Down to the last line below, repeat the entries word for word and drop the pictures.

### Information shown ###

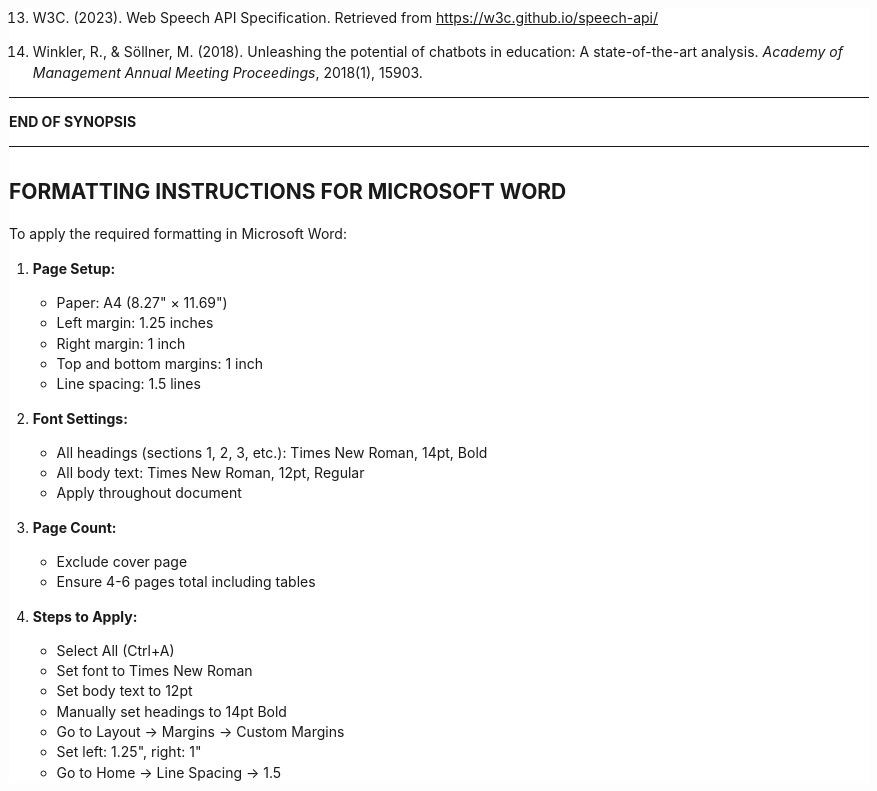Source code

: 13. W3C. (2023). Web Speech API Specification. Retrieved from https://w3c.github.io/speech-api/

14. Winkler, R., & Söllner, M. (2018). Unleashing the potential of chatbots in education: A state-of-the-art analysis. *Academy of Management Annual Meeting Proceedings*, 2018(1), 15903.

---

**END OF SYNOPSIS**

---

## FORMATTING INSTRUCTIONS FOR MICROSOFT WORD

To apply the required formatting in Microsoft Word:

1. **Page Setup:**
   - Paper: A4 (8.27" × 11.69")
   - Left margin: 1.25 inches
   - Right margin: 1 inch
   - Top and bottom margins: 1 inch
   - Line spacing: 1.5 lines

2. **Font Settings:**
   - All headings (sections 1, 2, 3, etc.): Times New Roman, 14pt, Bold
   - All body text: Times New Roman, 12pt, Regular
   - Apply throughout document

3. **Page Count:**
   - Exclude cover page
   - Ensure 4-6 pages total including tables

4. **Steps to Apply:**
   - Select All (Ctrl+A)
   - Set font to Times New Roman
   - Set body text to 12pt
   - Manually set headings to 14pt Bold
   - Go to Layout → Margins → Custom Margins
   - Set left: 1.25", right: 1"
   - Go to Home → Line Spacing → 1.5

###

Exercise result:
Source code

: 13. W3C. (2023). Web Speech API Specification. Retrieved from https://w3c.github.io/speech-api/

14. Winkler, R., & Söllner, M. (2018). Unleashing the potential of chatbots in education: A state-of-the-art analysis. *Academy of Management Annual Meeting Proceedings*, 2018(1), 15903.

---

**END OF SYNOPSIS**

---

## FORMATTING INSTRUCTIONS FOR MICROSOFT WORD

To apply the required formatting in Microsoft Word:

1. **Page Setup:**
   - Paper: A4 (8.27" × 11.69")
   - Left margin: 1.25 inches
   - Right margin: 1 inch
   - Top and bottom margins: 1 inch
   - Line spacing: 1.5 lines

2. **Font Settings:**
   - All headings (sections 1, 2, 3, etc.): Times New Roman, 14pt, Bold
   - All body text: Times New Roman, 12pt, Regular
   - Apply throughout document

3. **Page Count:**
   - Exclude cover page
   - Ensure 4-6 pages total including tables

4. **Steps to Apply:**
   - Select All (Ctrl+A)
   - Set font to Times New Roman
   - Set body text to 12pt
   - Manually set headings to 14pt Bold
   - Go to Layout → Margins → Custom Margins
   - Set left: 1.25", right: 1"
   - Go to Home → Line Spacing → 1.5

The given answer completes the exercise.